Ich bedenke zum „Tag der deutschen Einheit“ am 3. Oktober eine Rede, die die Schriftstellerin Herta Müller im Juni 2022 gehalten hat. *

Schriftstellerin und Nobelpreisträgerin

Ihr halbes Leben hat sie in einer Diktatur gelebt, die deutsche Schriftstellerin Herta Müller. Das war in Rumänien, unter Ceaușescu. Sie gehört zu den „Banater Schwaben“, einer Gruppe von Deutschen, die einst nach Rumänien ausgewandert waren. Als Frau Müller dann Ende der 1980er Jahre nach Deutschland kam, wurde sie bald eine berühmte Schriftstellerin und 2009 mit dem Literaturnobelpreis ausgezeichnet. Gerade hat sie ein neues Buch veröffentlicht, in dem sie eine Geschichte erzählt von „Zahnbürste und Freiheit“.

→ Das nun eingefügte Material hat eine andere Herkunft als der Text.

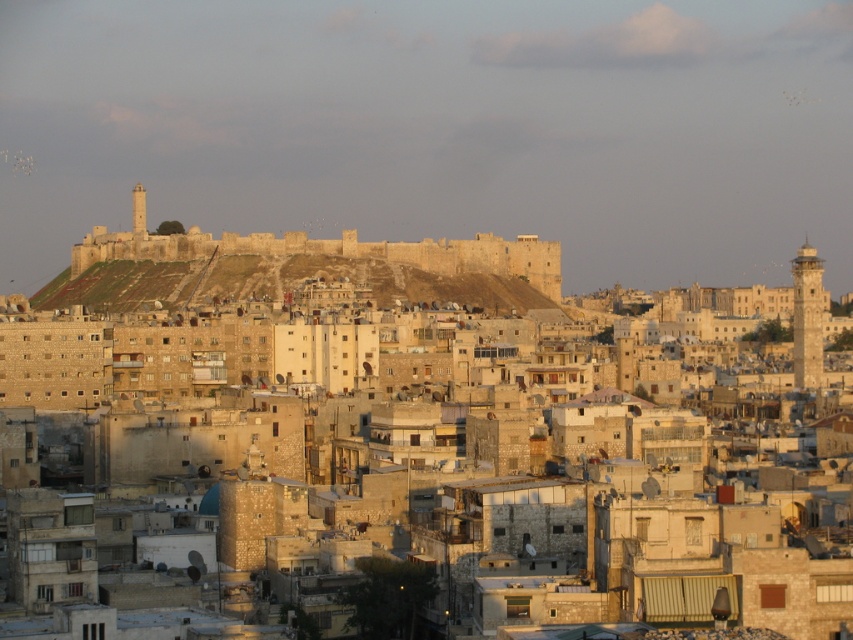
Which is behind, point (332, 381) or point (546, 262)?

Point (546, 262)

Is beige stone buildings at center thinner than stone fortress at center?

No, beige stone buildings at center is not thinner than stone fortress at center.

Does point (15, 362) lie in front of point (519, 260)?

Yes, point (15, 362) is in front of point (519, 260).

I want to click on beige stone buildings at center, so click(x=804, y=337).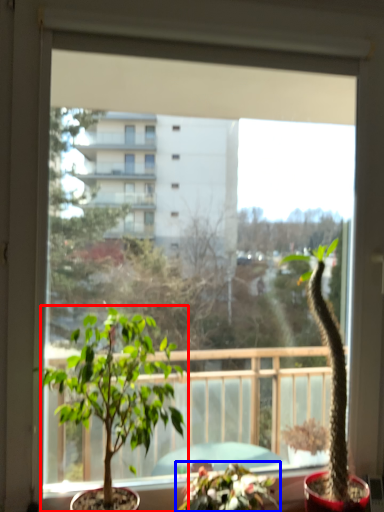
Question: Which of the following is the farthest to the observer, houseplant (highlighted by a red box) or houseplant (highlighted by a blue box)?

Choices:
 (A) houseplant
 (B) houseplant

Answer: (B)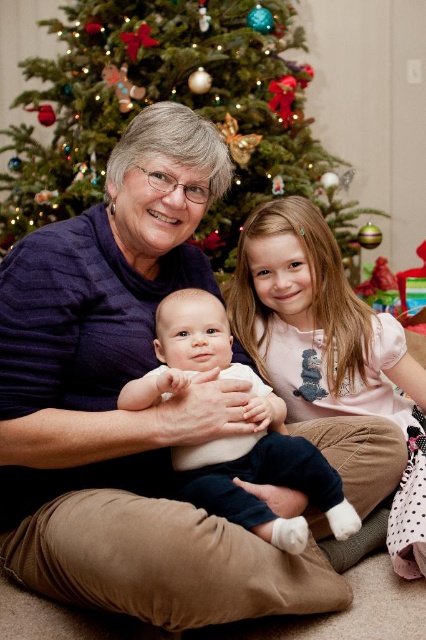
Between green textured christmas tree at upper center and white soft fabric baby at center, which one has more height?

green textured christmas tree at upper center

Between point (124, 8) and point (216, 497), which one is positioned behind?

Point (124, 8)

Locate an element on the screen. This screenshot has width=426, height=640. green textured christmas tree at upper center is located at coordinates (175, 100).

Consider the image. Can you confirm if green textured christmas tree at upper center is wider than pink satin dress at center?

Yes, green textured christmas tree at upper center is wider than pink satin dress at center.

Does green textured christmas tree at upper center have a lesser height compared to pink satin dress at center?

Incorrect, green textured christmas tree at upper center's height does not fall short of pink satin dress at center's.

Where is `green textured christmas tree at upper center`? green textured christmas tree at upper center is located at coordinates (175, 100).

I want to click on green textured christmas tree at upper center, so click(175, 100).

Between pink satin dress at center and white soft fabric baby at center, which one is positioned higher?

pink satin dress at center is above.

Is pink satin dress at center positioned at the back of white soft fabric baby at center?

Yes.

The image size is (426, 640). What do you see at coordinates (328, 348) in the screenshot?
I see `pink satin dress at center` at bounding box center [328, 348].

You are a GUI agent. You are given a task and a screenshot of the screen. Output one action in this format:
    pyautogui.click(x=<x>, y=<y>)
    Task: Click on the pink satin dress at center
    This screenshot has height=640, width=426.
    Given the screenshot: What is the action you would take?
    coord(328,348)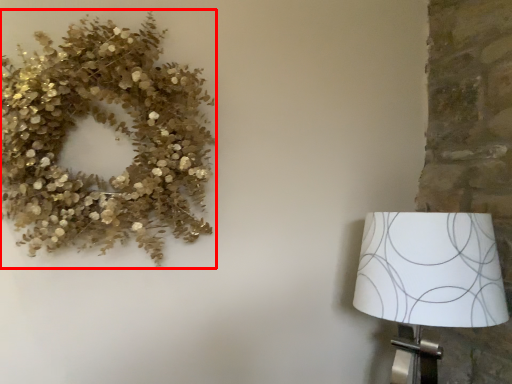
Question: Where is floral arrangement (annotated by the red box) located in relation to lamp in the image?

In der Zeit der Diktatur in Rumänien, erzählt Frau Müller, habe sie immer eine Zahnbürste in ihrer Handtasche gehabt. Für sie war das ein Symbol der Unterdrückung. Jeden Tag konnte man abgeführt und verhört werden. Falls sie dann nicht wieder hätte heimgehen dürfen, hätte sie vorsichtshalber ein Zahnbürste in ihrer Tasche für den Abend und den Morgen im Gefängnis.

Als sie 1987 in den Westen gekommen sei, war die Zahnbürste immer noch in ihrer Tasche. Aber nach ein paar Tagen wurde ihr die Handtasche gestohlen. Man fand die Tasche zwar nach ein paar Tagen, aber die Zahnbürste war nicht mehr drin.

Kleine Geschichte des Glücks

Frau Müller erzählt diese kleine Geschichte als eine Geschichte des Glücks. Sie empfindet, dass ihr das Mittragen der Zahnbürste Glück gebracht hat – sie wurde nie über Nacht im Gefängnis behalten. Und auch der Verlust der Zahnbürste war für sie Glück. In Freiheit brauchte sie keine Zahnbürste mehr mit sich zu tragen. Sie sagt am Ende ihres kleinen Textes: Wahrscheinlich weiß sie (die Zahnbürste) besser als ich, dass das Leben in einer Demokratie sowieso ein Glück ist.

Wir sollten uns von dieser erfahrenen Frau sagen lassen, welches Glück wir haben, in einer Demokratie leben zu dürfen; in einem Land mit Meinungsfreiheit, Reisefreiheit und einem Rechtsstaat. Es gibt bei uns keine Willkür in Sachen Recht.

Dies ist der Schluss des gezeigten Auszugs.